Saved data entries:
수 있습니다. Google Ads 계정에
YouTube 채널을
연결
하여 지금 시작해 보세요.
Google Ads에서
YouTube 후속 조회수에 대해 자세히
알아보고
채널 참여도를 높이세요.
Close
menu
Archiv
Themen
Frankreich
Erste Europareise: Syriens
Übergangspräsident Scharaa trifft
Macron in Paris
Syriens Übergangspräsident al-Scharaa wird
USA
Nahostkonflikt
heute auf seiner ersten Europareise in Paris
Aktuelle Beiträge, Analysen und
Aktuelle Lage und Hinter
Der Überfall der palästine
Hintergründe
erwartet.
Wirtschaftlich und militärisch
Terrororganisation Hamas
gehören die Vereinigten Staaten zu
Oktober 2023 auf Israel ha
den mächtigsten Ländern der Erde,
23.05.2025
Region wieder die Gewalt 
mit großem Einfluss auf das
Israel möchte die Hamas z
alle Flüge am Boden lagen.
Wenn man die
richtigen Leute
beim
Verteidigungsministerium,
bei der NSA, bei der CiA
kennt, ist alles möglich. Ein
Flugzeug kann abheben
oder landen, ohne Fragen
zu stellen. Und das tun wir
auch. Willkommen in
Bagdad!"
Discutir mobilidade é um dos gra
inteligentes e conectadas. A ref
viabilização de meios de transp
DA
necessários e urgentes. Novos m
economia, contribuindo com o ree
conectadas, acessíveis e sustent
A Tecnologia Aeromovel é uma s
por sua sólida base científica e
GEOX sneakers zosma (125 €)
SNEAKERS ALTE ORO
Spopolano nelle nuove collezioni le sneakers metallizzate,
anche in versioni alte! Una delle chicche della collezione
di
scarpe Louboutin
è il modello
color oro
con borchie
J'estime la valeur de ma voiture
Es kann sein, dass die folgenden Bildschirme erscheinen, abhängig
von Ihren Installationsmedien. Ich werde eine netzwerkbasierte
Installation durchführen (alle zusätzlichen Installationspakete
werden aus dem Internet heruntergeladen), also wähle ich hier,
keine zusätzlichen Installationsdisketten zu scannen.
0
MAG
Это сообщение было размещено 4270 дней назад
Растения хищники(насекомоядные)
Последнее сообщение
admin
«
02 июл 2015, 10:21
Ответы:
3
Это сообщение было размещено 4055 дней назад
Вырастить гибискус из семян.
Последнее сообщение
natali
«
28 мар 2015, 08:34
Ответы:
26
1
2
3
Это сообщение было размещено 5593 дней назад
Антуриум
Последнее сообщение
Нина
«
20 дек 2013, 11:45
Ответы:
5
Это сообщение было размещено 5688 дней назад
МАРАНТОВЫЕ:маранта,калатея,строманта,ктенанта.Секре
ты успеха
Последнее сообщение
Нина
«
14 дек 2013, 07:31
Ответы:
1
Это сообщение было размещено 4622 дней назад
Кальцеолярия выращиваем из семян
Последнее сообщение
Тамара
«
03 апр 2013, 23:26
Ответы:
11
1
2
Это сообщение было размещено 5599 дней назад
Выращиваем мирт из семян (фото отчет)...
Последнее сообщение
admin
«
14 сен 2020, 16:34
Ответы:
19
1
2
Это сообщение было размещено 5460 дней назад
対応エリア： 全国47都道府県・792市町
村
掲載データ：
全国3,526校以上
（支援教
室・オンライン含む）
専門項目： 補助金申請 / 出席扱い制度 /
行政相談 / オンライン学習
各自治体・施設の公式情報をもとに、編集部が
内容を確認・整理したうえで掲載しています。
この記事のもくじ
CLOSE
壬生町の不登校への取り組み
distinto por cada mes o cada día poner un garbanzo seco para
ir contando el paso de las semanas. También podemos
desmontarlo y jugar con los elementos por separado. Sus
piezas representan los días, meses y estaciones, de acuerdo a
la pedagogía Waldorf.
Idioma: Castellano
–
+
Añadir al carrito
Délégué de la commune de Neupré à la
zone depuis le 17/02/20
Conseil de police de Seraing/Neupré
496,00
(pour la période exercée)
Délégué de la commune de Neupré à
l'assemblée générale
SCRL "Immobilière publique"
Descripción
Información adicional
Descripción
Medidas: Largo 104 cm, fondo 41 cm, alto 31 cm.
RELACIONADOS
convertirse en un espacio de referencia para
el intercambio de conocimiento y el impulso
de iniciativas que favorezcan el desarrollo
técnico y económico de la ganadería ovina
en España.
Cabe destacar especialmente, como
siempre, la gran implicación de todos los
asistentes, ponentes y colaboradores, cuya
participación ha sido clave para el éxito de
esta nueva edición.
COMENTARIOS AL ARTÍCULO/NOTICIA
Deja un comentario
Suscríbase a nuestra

_Your objective_
Among the lines above, list those that contain the word "семян".

_Solution for this exercise_
Вырастить гибискус из семян.
Кальцеолярия выращиваем из семян
Выращиваем мирт из семян (фото отчет)...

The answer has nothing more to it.